» PASSAGE:
Born between 1982 and 2002, Millennials came of age when technology boomed and the economy tanked. To engage with this group, some resorts have merged skiing with other popular interests, such as technology and music, hosting festivals like Snowglobe in South Lake Tahoe and MusicFest in Steamboat. The Millennial-powered sharing economy has arrived in ski towns to make access more convenient for an ownership-shy generation. Last winter, UberSki made 10,000 trips between Salt Lake City and ski areas in the Wasatch (UberSki also recently opened in Lake Tahoe) and AirBnb hooks up lodging for visitors (though it also eats up affordable housing for locals).
Ski companies, too, are rethinking how they do business to connect with a younger clientele. Josh Malczyk of Line Skis mentioned Netflix-style subscription models for gear, while Annelise Loevlie, co-founder of Icelantic Skis, works with the Boys and Girls Club to organize winter trips for minorities. Kids will probably be playing Pokémon Go on the chairlift this winter.
“The concern should be getting kids outdoors and connecting with nature, because that’s where life happens,” says Loevlie, who also sits on the board of SnowSports Industries America. “I think the first place most kids get exposed to sliding on snow is sledding. You have to catch the bug somewhere.”
It’s a start—skiing has a solid base of young skiers; 63 percent of all snow sports participants are younger than 34. And skiing is getting more diverse—in the last four years, African-American participation in skiing increased by four percent and Hispanic by seven percent. But we still have a long ways to go.

» WORK REQUEST:
According to the passage, how many trips did UberSki make last winter between Salt Lake City and ski areas in the Wasatch?

[Stored data]
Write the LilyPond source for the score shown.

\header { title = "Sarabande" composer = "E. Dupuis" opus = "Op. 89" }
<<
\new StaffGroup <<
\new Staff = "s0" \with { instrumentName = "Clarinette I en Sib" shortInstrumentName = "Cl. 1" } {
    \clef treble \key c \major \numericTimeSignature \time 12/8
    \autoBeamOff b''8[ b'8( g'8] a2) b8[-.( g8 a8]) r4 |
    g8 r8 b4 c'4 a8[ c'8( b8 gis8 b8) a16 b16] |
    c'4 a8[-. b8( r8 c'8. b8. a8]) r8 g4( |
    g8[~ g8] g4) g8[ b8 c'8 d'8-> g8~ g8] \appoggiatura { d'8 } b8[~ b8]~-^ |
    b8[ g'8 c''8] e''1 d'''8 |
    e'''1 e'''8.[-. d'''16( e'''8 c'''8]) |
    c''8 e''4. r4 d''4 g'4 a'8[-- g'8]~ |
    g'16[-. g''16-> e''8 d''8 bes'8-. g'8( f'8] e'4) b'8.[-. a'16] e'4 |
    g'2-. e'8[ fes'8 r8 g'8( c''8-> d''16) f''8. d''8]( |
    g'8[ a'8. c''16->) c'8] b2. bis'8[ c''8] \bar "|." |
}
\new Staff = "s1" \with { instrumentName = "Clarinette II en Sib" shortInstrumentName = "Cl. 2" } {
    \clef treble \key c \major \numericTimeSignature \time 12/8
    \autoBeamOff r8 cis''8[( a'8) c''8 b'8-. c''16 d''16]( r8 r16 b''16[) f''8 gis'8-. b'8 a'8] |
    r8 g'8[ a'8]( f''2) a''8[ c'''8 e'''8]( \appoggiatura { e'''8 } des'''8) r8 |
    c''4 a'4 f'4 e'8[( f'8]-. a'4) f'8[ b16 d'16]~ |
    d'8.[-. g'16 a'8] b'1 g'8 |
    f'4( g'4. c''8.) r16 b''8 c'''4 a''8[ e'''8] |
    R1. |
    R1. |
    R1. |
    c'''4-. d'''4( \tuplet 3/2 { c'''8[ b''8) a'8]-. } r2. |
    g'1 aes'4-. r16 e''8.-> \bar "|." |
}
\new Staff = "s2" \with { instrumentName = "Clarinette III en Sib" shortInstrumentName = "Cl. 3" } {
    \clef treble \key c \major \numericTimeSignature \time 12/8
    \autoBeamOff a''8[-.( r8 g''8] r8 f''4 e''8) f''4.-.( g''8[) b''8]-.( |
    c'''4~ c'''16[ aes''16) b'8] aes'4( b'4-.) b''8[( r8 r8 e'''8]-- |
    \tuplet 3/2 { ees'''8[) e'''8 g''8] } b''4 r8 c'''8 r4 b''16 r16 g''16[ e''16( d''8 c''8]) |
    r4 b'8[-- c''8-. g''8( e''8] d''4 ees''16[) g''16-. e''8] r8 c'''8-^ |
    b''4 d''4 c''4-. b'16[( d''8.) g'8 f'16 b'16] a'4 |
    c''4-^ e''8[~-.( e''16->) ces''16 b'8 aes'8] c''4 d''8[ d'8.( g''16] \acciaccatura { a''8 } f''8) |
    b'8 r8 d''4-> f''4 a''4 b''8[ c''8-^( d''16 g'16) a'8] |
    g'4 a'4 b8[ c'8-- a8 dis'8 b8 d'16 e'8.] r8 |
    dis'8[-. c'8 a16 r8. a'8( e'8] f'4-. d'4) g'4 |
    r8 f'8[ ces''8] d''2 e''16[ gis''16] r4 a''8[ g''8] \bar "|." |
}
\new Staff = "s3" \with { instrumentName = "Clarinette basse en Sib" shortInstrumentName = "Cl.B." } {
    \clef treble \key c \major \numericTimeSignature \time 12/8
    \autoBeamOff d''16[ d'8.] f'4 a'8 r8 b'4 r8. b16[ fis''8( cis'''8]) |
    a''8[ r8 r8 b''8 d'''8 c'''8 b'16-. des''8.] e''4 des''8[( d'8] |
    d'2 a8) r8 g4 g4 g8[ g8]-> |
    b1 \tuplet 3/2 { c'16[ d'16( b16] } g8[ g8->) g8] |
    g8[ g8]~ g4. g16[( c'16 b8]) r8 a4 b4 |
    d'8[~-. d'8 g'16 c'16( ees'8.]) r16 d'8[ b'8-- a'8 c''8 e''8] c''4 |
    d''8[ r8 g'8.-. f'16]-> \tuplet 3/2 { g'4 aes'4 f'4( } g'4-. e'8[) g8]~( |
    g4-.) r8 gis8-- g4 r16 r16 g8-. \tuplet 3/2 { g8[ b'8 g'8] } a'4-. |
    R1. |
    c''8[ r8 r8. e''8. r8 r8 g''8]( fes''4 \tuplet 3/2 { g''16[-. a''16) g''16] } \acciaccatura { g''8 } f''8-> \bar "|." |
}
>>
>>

» EXERCISE ANSWER:
10,000 trips.